Palestinian women's rights activist (1928-2013)

Issam Abdulhadi (1928–16 August 2013) was an award-winning Palestinian women’s rights activist. She was elected as the President of the General Union of Palestinian Women in July 1965.

==Early life==
Born in Nablus in 1928, she was educated at A’ishiyyeh School and later at the Friends’ School in Ramallah.

==Career==
Abdulhadi began her career in Palestinian women’s activities in the West Bank in 1949. She attended the first Palestinian National Council at which the General Union of Palestinian Women was formally established in June 1964. In 1949 she was elected Secretary-General of the Arab Women’s Union in Nablus. By July 1965 she was elected as the President of the General Union of Palestinian Women.

===Imprisonment===
In April 1969 Abdulhadi was imprisoned by Israeli forces and then deported with her daughter, Faiha Abdul Hadi, after arranging a sit-in and hunger strike at the Church of the Holy Sepulchre, in Jerusalem, where she had been protesting the Israeli army’s killing of women in Gaza.

===In exile===
Abdulhadi worked through the Save Jerusalem Committee in Amman, Jordan. By 1974 she was appointed to the Palestinian Central Council, and then she re-established General Union of Palestinian Women in Lebanon. She then headed the Palestinian delegation to the first World Conference on Women in Mexico City in 1975.

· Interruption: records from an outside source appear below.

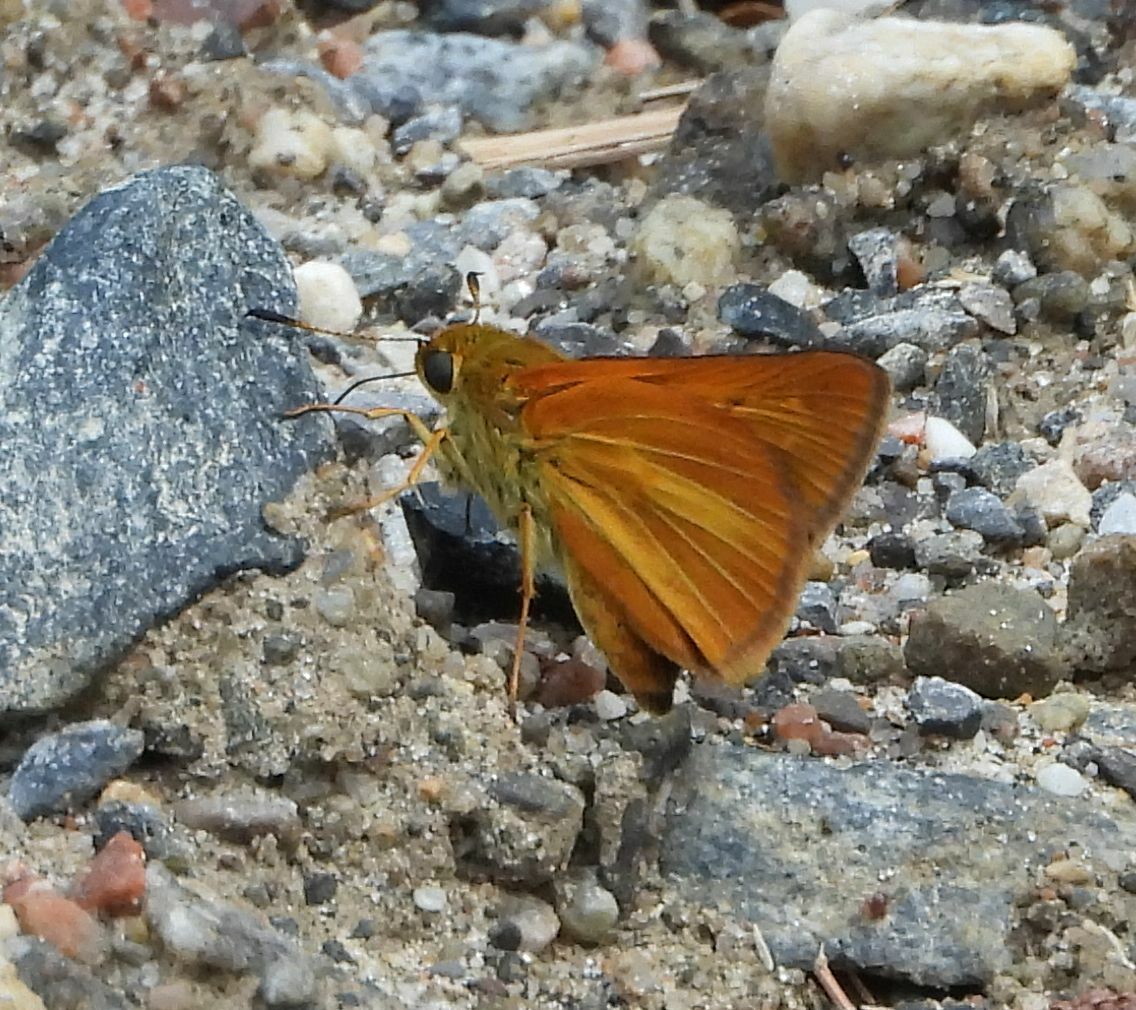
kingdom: Animalia
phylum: Arthropoda
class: Insecta
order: Lepidoptera
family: Hesperiidae
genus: Euphyes
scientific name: Euphyes dion
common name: Dion skipper
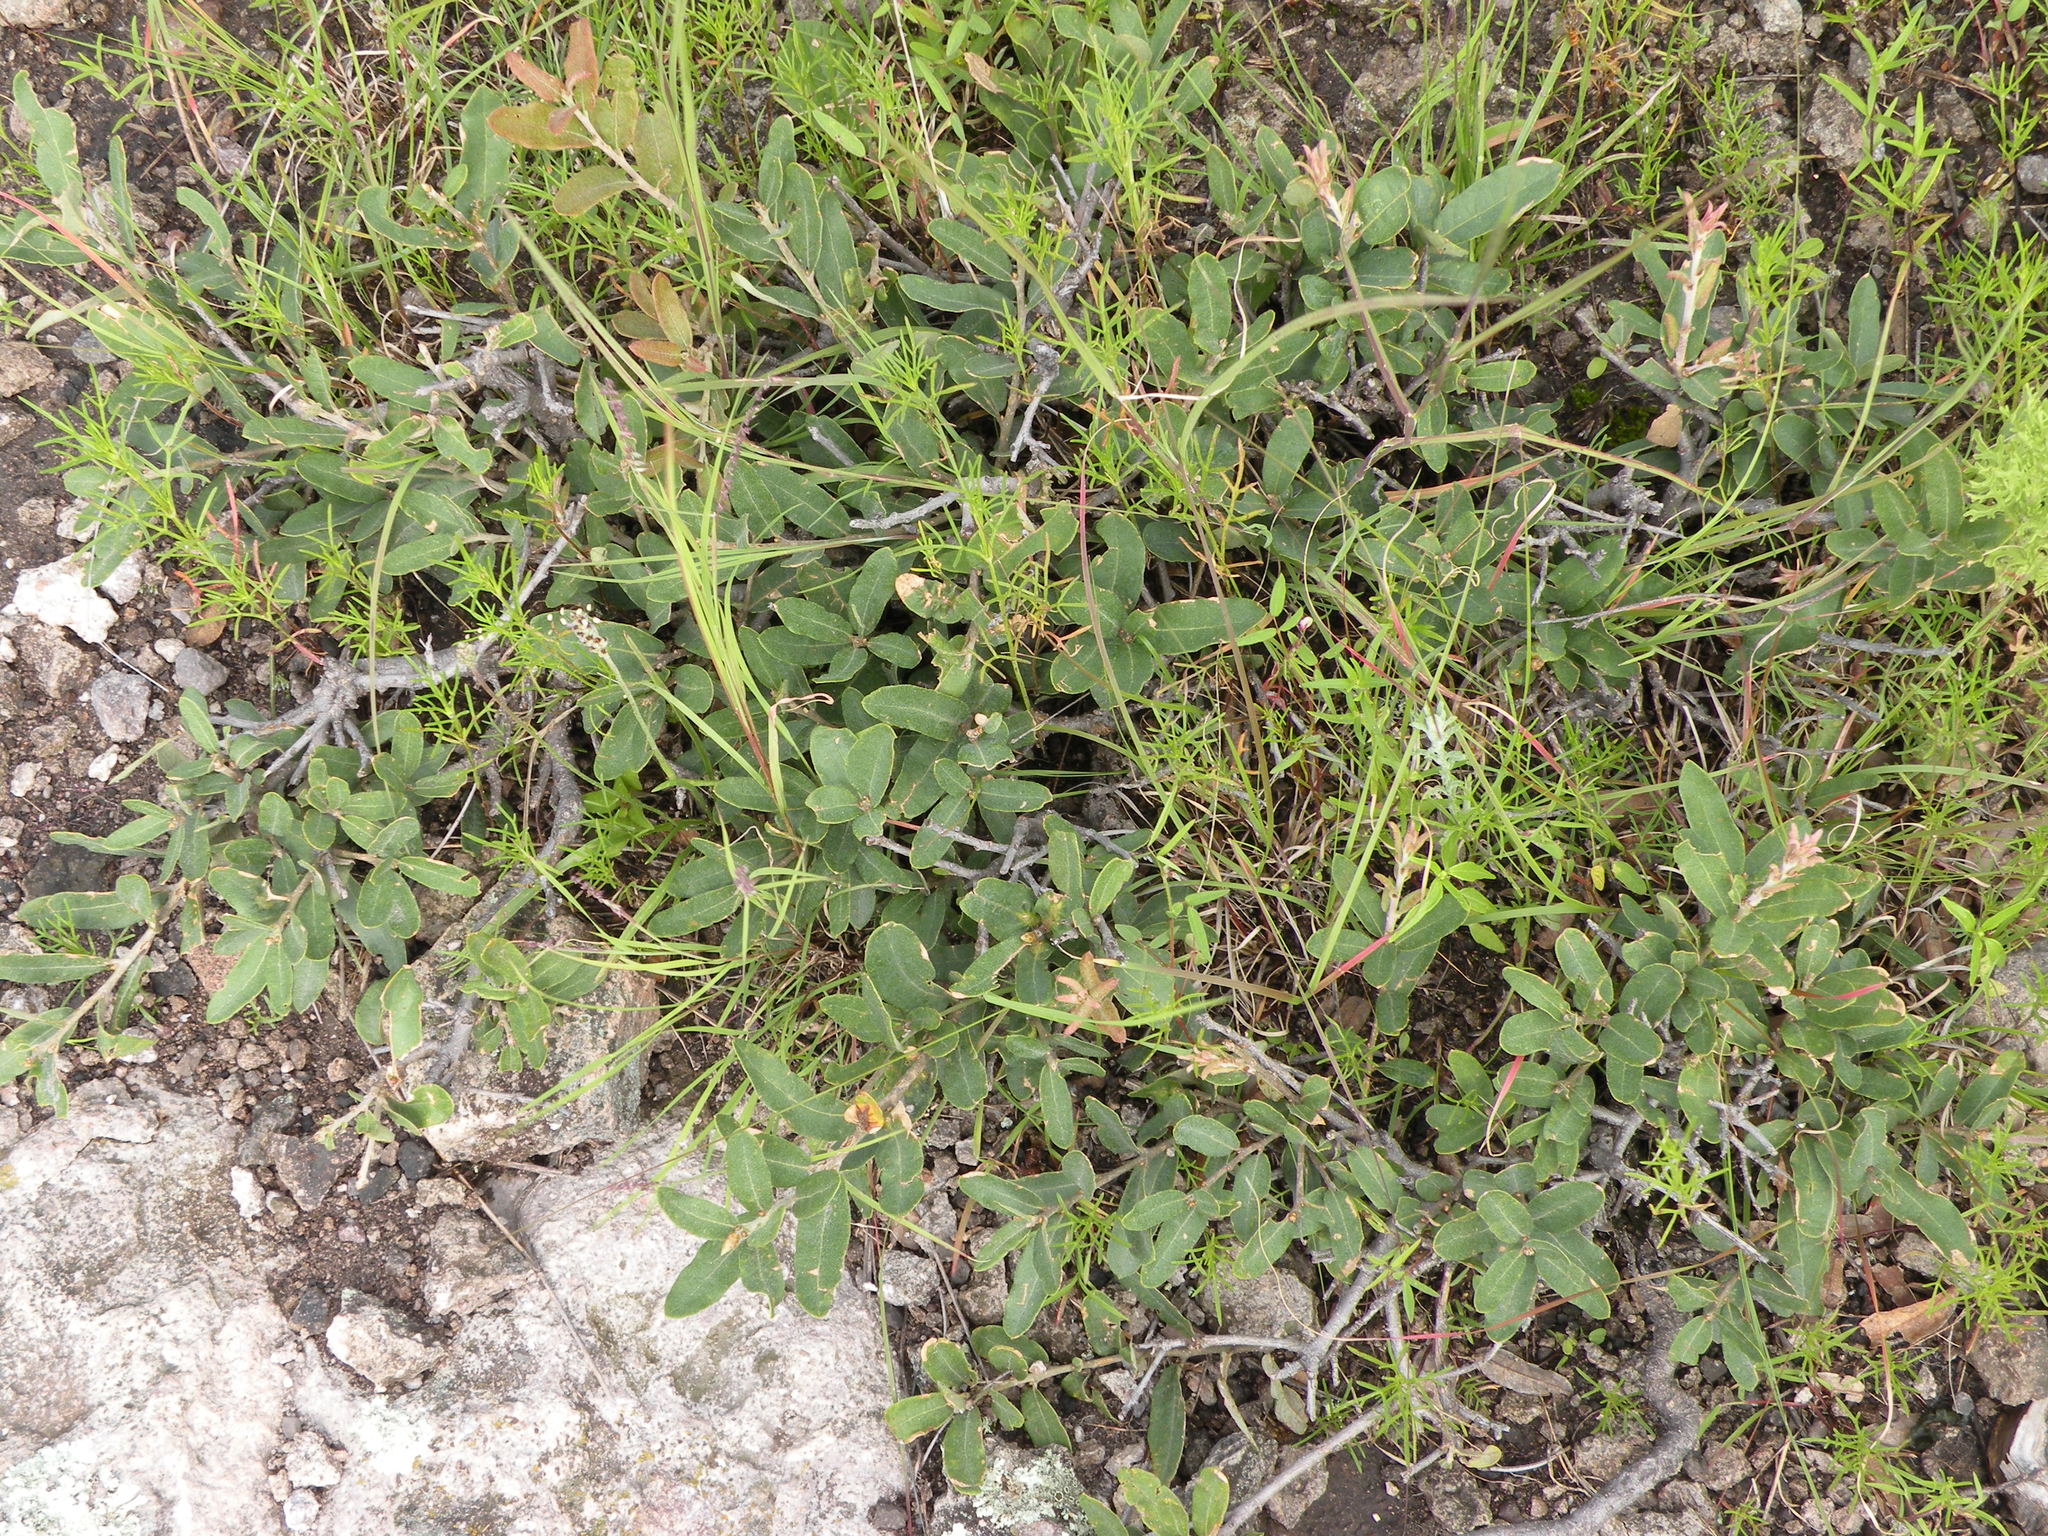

By 1981 she was elected President of the General Union of Arab Women, followed by Vice-President of the International Democratic Union of Women from 1981–92.

She was allowed to return to the West Bank in 1993, alongside 30 other leaders.

==Awards==
Abdulhadi was awarded the Ibn Rushd Prize for Freedom of Thought in 2001 and was one of eight Palestinian women nominated for the Nobel Peace Prize as part of the Project "1000 Women for the Nobel Peace Prize 2005".

==Personal life==
Abdulhadi married at the age of nineteen.

She died in Amman, Jordan, on 16 August 2013.